In my last post I explored the “Large Population” or “10%” condition for statistical inference using the traditional formulas, specifically as it relates to proportions. After much twitter conversation, I am coming around to the point of view that this should be explored deeply with students, if possible, as it will generate good conversations about precision, sampling distributions, and other key concepts of statistics.
If this condition is met, then using a normal approximation for estimating proportion is fairly precise (within about 5%). if it’s not met, it’s not precise. However, it’s important, I think, that students realize that using a large sample relative to the population actually makes the estimate better. The reason we don’t want to use the normal approximation with the traditional formulas in those cases is because we will be too generous – our confidence intervals will be too wide and our p-values will be too high. But that could be okay! If these conditions are not met, applying the traditional procedure will still result in useable answers; we simply shouldn’t put too much stock in the confidence level or p-value in those cases.
In that respect, this condition has something in common with the “Randomness” condition, which requires a simple random sample. If the sample is stratified, then the formulas are again “broken,” even though the samples are (hopefully) actually less variable.
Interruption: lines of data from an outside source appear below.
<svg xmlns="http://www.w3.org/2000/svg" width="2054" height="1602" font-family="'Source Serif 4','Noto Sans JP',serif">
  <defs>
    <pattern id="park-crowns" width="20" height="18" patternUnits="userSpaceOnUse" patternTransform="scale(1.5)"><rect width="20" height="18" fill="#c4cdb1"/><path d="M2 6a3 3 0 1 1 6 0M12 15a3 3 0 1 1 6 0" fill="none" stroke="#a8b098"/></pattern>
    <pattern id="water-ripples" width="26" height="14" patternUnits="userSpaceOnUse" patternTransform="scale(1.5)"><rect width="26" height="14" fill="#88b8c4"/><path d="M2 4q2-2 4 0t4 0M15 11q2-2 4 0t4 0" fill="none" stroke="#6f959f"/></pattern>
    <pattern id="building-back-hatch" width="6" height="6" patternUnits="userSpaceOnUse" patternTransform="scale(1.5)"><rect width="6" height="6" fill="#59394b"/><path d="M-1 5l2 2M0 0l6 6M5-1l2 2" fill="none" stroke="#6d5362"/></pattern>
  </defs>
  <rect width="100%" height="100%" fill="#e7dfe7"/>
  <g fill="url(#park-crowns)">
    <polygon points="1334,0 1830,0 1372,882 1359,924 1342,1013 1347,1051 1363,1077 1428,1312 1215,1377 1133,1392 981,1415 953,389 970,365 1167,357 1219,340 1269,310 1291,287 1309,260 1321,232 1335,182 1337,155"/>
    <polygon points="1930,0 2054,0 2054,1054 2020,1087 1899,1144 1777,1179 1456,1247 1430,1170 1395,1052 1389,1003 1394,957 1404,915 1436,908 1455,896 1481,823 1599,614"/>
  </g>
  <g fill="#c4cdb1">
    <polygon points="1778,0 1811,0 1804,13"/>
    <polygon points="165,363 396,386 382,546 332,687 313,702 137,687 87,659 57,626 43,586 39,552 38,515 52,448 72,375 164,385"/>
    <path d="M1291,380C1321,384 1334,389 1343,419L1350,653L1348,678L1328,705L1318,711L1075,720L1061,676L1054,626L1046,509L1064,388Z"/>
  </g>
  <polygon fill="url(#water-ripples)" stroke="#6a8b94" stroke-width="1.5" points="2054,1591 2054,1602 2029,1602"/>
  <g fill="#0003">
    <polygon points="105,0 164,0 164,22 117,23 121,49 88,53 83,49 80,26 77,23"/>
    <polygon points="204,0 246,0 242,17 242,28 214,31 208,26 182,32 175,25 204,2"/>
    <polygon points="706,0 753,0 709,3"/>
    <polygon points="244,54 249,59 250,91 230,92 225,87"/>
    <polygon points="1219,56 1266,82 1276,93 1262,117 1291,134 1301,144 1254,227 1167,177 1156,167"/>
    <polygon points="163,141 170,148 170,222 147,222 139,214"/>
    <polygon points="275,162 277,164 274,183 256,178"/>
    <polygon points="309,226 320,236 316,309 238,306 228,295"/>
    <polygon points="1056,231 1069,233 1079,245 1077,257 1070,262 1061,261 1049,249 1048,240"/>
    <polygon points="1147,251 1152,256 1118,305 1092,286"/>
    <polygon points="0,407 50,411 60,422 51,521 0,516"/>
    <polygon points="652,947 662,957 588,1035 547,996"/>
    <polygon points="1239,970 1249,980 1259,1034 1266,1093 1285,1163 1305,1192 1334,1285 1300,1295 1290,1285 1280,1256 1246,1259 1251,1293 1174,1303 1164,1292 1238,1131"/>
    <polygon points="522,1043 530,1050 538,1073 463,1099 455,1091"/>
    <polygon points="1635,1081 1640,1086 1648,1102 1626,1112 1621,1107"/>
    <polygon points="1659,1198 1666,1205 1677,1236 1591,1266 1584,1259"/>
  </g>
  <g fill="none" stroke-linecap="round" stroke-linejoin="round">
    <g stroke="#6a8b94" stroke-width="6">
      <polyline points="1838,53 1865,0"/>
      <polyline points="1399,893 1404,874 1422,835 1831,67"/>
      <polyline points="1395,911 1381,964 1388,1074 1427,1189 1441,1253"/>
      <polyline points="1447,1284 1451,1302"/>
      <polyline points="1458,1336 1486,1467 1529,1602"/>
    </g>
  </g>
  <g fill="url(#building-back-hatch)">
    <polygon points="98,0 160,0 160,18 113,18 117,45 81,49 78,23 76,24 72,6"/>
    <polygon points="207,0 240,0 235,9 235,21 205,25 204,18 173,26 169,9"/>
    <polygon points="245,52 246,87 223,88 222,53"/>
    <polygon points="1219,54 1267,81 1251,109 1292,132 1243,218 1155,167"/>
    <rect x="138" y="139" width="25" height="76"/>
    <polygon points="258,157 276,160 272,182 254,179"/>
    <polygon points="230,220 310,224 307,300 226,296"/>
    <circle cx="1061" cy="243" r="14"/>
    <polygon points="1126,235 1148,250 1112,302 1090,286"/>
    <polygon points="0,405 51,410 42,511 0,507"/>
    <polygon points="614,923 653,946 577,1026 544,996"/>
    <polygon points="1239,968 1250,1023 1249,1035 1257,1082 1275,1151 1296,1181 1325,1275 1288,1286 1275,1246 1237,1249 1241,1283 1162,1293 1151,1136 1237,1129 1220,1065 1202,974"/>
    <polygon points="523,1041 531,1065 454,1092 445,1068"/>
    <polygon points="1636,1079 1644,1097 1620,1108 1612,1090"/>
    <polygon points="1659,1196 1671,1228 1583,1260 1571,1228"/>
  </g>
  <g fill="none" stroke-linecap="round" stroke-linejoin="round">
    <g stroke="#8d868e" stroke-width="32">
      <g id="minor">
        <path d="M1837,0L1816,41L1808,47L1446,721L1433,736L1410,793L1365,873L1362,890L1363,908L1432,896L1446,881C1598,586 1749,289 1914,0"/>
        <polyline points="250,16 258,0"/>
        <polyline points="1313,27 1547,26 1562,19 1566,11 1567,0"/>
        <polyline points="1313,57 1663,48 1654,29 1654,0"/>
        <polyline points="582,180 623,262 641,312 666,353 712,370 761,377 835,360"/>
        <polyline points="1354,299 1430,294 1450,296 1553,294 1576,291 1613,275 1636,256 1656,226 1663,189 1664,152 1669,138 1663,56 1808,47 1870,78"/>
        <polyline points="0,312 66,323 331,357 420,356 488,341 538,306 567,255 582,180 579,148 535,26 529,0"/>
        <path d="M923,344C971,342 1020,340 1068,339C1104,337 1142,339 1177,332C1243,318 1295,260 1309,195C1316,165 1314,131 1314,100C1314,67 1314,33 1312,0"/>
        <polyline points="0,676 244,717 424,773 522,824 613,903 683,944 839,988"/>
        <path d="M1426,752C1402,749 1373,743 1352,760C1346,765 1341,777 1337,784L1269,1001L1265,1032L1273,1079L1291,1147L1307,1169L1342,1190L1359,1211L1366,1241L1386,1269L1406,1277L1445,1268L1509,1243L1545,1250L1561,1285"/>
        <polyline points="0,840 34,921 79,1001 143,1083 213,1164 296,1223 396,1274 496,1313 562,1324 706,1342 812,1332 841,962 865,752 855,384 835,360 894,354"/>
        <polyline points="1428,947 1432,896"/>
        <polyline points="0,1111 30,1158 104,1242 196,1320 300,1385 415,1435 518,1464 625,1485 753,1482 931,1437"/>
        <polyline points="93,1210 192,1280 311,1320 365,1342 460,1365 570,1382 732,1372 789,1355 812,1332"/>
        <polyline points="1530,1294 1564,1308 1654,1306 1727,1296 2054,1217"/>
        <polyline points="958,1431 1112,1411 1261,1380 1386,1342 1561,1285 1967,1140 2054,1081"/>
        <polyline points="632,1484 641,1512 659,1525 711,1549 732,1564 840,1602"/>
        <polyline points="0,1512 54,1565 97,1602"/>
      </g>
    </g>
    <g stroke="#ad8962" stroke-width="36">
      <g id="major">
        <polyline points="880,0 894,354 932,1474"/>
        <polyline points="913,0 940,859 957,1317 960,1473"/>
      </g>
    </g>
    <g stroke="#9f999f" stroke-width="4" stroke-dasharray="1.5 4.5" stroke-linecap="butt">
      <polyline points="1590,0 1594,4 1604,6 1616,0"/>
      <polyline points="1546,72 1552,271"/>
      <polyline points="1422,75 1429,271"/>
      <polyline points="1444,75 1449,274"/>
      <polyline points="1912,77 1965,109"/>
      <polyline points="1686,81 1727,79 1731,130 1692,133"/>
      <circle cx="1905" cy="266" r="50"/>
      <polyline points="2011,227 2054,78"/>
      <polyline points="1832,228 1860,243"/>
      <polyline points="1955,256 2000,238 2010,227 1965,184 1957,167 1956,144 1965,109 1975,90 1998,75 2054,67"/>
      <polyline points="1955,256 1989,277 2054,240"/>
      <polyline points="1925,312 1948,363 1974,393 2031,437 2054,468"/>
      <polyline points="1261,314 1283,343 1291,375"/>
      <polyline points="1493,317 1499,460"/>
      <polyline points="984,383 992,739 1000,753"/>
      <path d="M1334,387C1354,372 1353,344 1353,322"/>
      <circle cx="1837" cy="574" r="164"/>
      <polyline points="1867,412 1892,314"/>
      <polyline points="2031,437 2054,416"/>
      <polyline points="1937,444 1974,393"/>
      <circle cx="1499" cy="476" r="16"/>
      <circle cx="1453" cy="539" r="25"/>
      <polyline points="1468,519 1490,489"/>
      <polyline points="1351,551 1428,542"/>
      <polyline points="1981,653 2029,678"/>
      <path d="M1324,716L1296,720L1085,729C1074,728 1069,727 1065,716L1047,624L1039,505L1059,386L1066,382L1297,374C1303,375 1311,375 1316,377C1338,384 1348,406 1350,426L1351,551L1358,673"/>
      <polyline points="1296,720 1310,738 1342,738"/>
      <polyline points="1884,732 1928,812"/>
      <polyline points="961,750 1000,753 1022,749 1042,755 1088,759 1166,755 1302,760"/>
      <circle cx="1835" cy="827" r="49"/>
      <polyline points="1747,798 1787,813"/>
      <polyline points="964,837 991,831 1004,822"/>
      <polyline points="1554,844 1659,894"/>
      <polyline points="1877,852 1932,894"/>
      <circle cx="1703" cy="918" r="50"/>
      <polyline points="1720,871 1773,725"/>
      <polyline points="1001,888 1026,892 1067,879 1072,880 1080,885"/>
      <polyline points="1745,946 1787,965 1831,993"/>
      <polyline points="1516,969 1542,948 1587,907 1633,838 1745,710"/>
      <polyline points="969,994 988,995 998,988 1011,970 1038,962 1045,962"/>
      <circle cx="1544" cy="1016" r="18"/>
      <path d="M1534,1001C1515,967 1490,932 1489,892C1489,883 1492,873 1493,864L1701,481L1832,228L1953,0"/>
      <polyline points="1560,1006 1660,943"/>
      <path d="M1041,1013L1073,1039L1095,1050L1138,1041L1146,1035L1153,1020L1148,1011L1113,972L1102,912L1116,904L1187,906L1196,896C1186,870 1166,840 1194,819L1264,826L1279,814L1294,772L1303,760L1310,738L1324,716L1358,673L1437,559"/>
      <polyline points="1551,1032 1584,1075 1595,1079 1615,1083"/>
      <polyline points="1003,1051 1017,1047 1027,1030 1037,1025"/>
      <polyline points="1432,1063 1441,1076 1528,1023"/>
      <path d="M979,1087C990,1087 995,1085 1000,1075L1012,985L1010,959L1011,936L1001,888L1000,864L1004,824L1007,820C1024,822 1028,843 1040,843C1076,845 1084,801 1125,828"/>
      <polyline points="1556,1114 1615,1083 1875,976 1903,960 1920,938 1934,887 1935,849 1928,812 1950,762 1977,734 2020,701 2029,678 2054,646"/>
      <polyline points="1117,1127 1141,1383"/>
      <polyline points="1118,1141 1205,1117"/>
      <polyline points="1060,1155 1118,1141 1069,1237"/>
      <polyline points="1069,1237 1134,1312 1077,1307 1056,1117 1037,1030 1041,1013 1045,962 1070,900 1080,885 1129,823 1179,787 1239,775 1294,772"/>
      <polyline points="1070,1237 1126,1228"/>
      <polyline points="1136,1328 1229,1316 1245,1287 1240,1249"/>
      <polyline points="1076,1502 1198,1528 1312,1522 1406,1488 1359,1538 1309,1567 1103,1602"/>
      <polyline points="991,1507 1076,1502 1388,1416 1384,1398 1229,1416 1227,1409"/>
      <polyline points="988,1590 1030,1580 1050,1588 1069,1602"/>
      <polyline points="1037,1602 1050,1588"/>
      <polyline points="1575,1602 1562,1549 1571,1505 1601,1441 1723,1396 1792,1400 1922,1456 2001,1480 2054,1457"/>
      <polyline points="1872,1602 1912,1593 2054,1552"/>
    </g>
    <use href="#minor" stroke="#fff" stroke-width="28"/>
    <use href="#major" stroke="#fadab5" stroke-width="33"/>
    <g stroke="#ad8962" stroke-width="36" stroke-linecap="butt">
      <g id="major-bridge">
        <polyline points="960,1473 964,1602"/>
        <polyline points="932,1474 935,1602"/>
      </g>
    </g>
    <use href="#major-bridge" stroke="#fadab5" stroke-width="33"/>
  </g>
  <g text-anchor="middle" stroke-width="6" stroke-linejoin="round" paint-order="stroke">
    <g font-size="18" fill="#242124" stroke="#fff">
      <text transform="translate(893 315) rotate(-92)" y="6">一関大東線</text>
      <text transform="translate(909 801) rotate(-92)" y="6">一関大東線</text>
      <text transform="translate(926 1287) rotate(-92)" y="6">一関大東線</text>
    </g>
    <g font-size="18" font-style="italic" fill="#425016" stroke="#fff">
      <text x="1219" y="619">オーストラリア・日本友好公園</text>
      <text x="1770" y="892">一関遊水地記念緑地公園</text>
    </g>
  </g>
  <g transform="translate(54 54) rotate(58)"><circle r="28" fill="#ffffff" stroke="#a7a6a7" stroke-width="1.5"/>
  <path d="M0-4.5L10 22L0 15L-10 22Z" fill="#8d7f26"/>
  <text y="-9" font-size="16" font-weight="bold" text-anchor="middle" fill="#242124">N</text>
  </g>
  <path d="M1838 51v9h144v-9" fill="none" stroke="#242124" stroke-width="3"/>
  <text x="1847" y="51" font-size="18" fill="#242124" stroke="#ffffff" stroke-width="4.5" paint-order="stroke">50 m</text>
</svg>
To help students explore this idea, I wrote this problem. Let me know what you think!
A principal at a high school with 200 students per class picks 100 of the seniors at random and find that 80 of them play sports outside of school. She wants to create a 90% confidence interval for the proportion of all seniors at her school that play sports outside of school.
- Which condition(s) for proportion inference are not met in this scenario?
- The principal decides to bootstrap a confidence interval for the proportion of all students in her high school that play sports outside the school, since the conditions are not satisfied. She uses a tool to bootstrap 10,000 possible samples without replacement using her information, and creates the following relative frequency histogram of her simulated samples, with shown summary stats.
- Based ONLY on this graph, what is an estimated, reasonable 90% confidence interval for the true proportion of all students who play sports outside of her school? Briefly explain how you made your estimate.
- Calculate the standard error of the sampling distribution for p̂ the “normal” way. How does this value compare to the bootstrapped standard deviation?
- Calculate the confidence interval the “normal” way. How does it compare to your bootstrapped interval?